● **Provided material**:
-- Opening Marker --
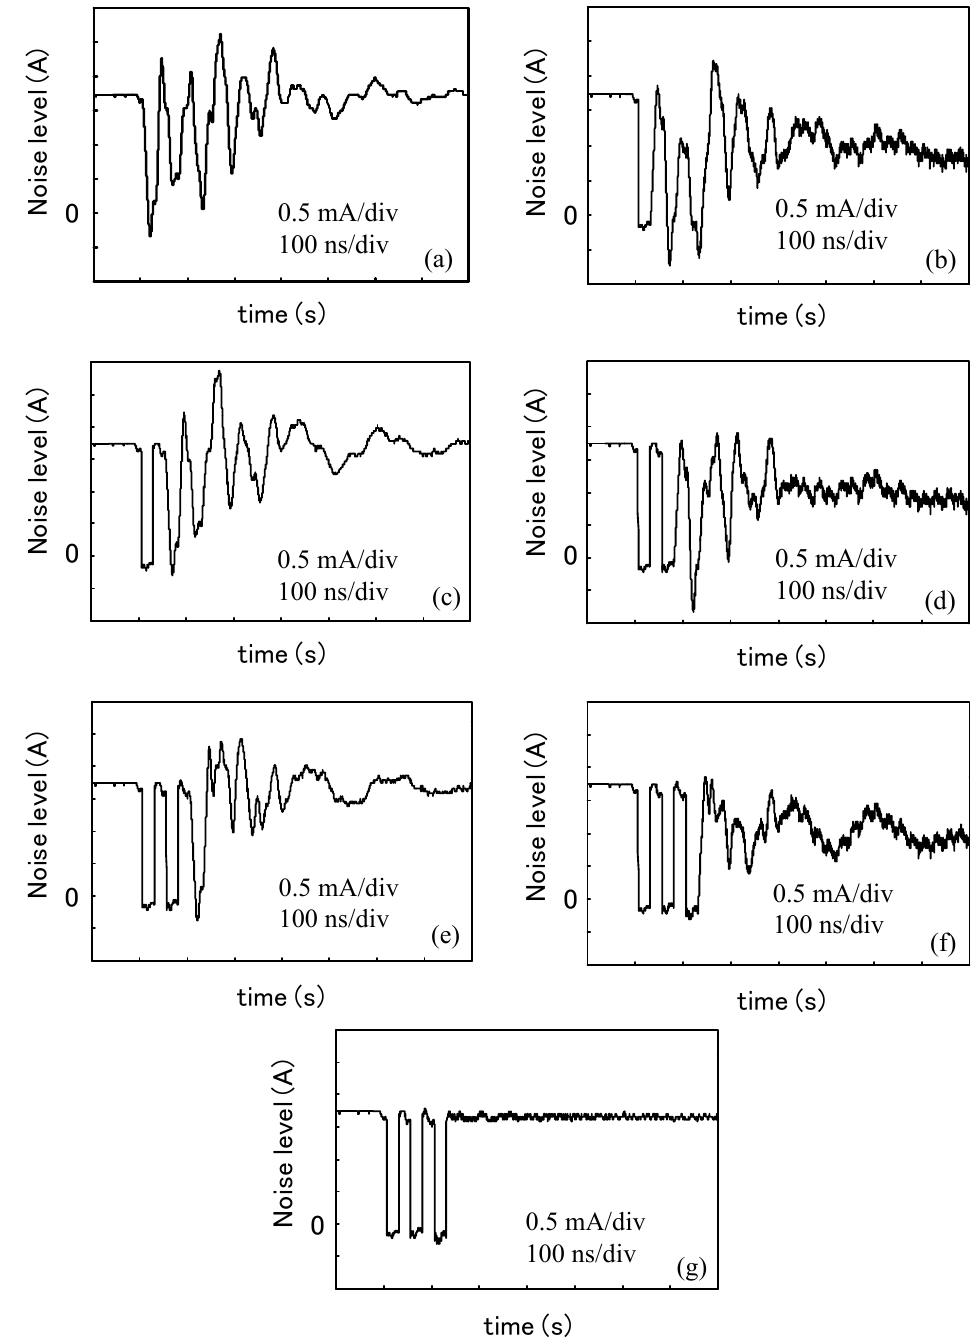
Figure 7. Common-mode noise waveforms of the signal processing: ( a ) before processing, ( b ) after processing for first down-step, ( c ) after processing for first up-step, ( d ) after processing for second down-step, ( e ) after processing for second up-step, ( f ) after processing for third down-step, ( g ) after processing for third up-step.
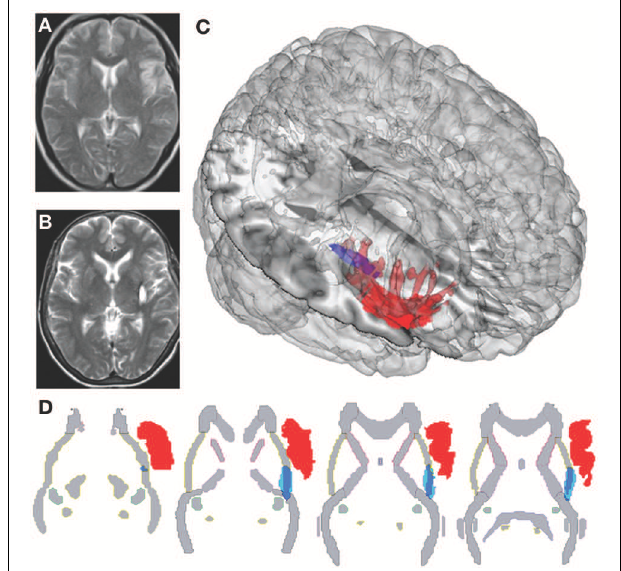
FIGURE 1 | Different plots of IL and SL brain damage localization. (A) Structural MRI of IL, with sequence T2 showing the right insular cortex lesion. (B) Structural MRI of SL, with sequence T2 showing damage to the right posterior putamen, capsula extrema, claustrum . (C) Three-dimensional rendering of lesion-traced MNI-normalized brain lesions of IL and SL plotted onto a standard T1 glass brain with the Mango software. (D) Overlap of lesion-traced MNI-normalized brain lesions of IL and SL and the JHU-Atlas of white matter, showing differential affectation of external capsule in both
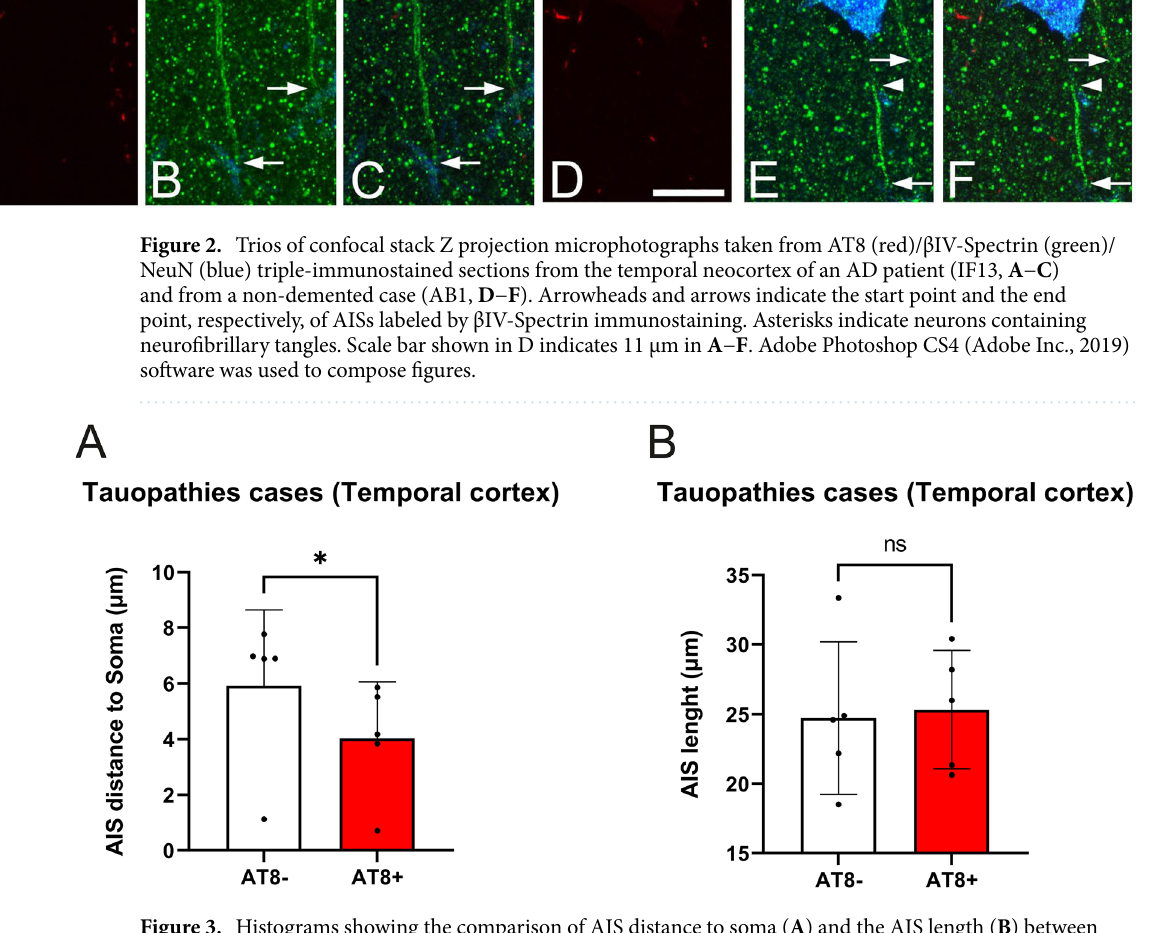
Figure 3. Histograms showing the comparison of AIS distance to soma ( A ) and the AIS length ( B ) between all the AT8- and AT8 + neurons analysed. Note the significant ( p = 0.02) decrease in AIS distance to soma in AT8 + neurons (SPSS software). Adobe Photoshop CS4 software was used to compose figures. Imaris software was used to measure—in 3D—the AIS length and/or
-- Closing Marker --
Restate the material word for word, minus pictures.

● **Result for this task**:
Figure 7. Common-mode noise waveforms of the signal processing: ( a ) before processing, ( b ) after processing for first down-step, ( c ) after processing for first up-step, ( d ) after processing for second down-step, ( e ) after processing for second up-step, ( f ) after processing for third down-step, ( g ) after processing for third up-step.
FIGURE 1 | Different plots of IL and SL brain damage localization. (A) Structural MRI of IL, with sequence T2 showing the right insular cortex lesion. (B) Structural MRI of SL, with sequence T2 showing damage to the right posterior putamen, capsula extrema, claustrum . (C) Three-dimensional rendering of lesion-traced MNI-normalized brain lesions of IL and SL plotted onto a standard T1 glass brain with the Mango software. (D) Overlap of lesion-traced MNI-normalized brain lesions of IL and SL and the JHU-Atlas of white matter, showing differential affectation of external capsule in both
Figure 3. Histograms showing the comparison of AIS distance to soma ( A ) and the AIS length ( B ) between all the AT8- and AT8 + neurons analysed. Note the significant ( p = 0.02) decrease in AIS distance to soma in AT8 + neurons (SPSS software). Adobe Photoshop CS4 software was used to compose figures. Imaris software was used to measure—in 3D—the AIS length and/or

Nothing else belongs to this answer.